» **Your instructions**
Repeat every line of the records below, swapping "Person at" for "Figure at" everywhere it appears and keeping everything else unchanged. Leave the pictures out of your answer.

=== Section Start ===

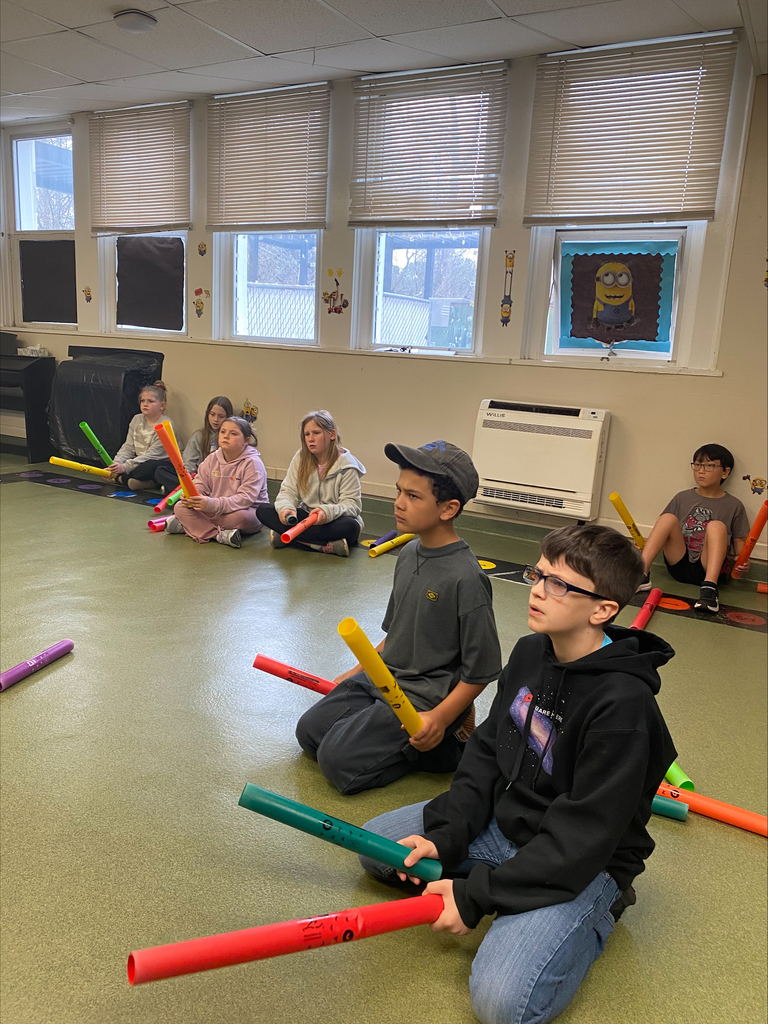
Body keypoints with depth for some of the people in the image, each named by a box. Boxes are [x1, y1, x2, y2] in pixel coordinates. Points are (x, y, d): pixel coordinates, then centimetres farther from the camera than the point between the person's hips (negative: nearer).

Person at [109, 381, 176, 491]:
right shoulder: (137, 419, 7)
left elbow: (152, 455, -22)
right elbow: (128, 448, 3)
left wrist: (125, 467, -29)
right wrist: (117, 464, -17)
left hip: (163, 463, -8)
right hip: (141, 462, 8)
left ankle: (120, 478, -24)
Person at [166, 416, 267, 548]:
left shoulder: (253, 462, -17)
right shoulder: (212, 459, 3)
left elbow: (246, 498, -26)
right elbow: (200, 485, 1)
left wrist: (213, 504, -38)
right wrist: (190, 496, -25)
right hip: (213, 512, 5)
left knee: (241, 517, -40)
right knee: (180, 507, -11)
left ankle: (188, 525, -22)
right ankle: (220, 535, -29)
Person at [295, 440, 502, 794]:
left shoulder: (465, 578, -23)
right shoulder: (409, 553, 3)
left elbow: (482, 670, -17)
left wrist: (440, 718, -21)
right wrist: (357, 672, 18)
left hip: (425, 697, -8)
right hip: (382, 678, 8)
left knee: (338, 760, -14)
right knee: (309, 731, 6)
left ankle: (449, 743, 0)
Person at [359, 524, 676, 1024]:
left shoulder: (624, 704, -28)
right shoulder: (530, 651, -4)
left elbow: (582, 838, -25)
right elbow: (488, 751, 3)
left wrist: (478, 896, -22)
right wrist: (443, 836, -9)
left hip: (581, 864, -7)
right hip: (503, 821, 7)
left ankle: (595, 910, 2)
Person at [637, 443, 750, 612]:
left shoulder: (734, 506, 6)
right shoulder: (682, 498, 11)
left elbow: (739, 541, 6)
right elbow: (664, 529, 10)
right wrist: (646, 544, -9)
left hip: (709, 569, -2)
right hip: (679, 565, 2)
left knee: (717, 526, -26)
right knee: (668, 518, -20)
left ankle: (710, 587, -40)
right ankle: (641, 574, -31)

=== Section End ===

» **Output**
Body keypoints with depth for some of the people in the image, each named by a box. Boxes are [x1, y1, x2, y2] in pixel coordinates. Points are (x, y, d): pixel coordinates, then centimetres farther from the camera than the point between the person's hips (negative: nearer).

Figure at [109, 381, 176, 491]:
right shoulder: (137, 419, 7)
left elbow: (152, 455, -22)
right elbow: (128, 448, 3)
left wrist: (125, 467, -29)
right wrist: (117, 464, -17)
left hip: (163, 463, -8)
right hip: (141, 462, 8)
left ankle: (120, 478, -24)
Figure at [166, 416, 267, 548]:
left shoulder: (253, 462, -17)
right shoulder: (212, 459, 3)
left elbow: (246, 498, -26)
right elbow: (200, 485, 1)
left wrist: (213, 504, -38)
right wrist: (190, 496, -25)
right hip: (213, 512, 5)
left knee: (241, 517, -40)
right knee: (180, 507, -11)
left ankle: (188, 525, -22)
right ankle: (220, 535, -29)
Figure at [295, 440, 502, 794]:
left shoulder: (465, 578, -23)
right shoulder: (409, 553, 3)
left elbow: (482, 670, -17)
left wrist: (440, 718, -21)
right wrist: (357, 672, 18)
left hip: (425, 697, -8)
right hip: (382, 678, 8)
left knee: (338, 760, -14)
right knee: (309, 731, 6)
left ankle: (449, 743, 0)
Figure at [359, 524, 676, 1024]:
left shoulder: (624, 704, -28)
right shoulder: (530, 651, -4)
left elbow: (582, 838, -25)
right elbow: (488, 751, 3)
left wrist: (478, 896, -22)
right wrist: (443, 836, -9)
left hip: (581, 864, -7)
right hip: (503, 821, 7)
left ankle: (595, 910, 2)
Figure at [637, 443, 750, 612]:
left shoulder: (734, 506, 6)
right shoulder: (682, 498, 11)
left elbow: (739, 541, 6)
right elbow: (664, 529, 10)
right wrist: (646, 544, -9)
left hip: (709, 569, -2)
right hip: (679, 565, 2)
left knee: (717, 526, -26)
right knee: (668, 518, -20)
left ankle: (710, 587, -40)
right ankle: (641, 574, -31)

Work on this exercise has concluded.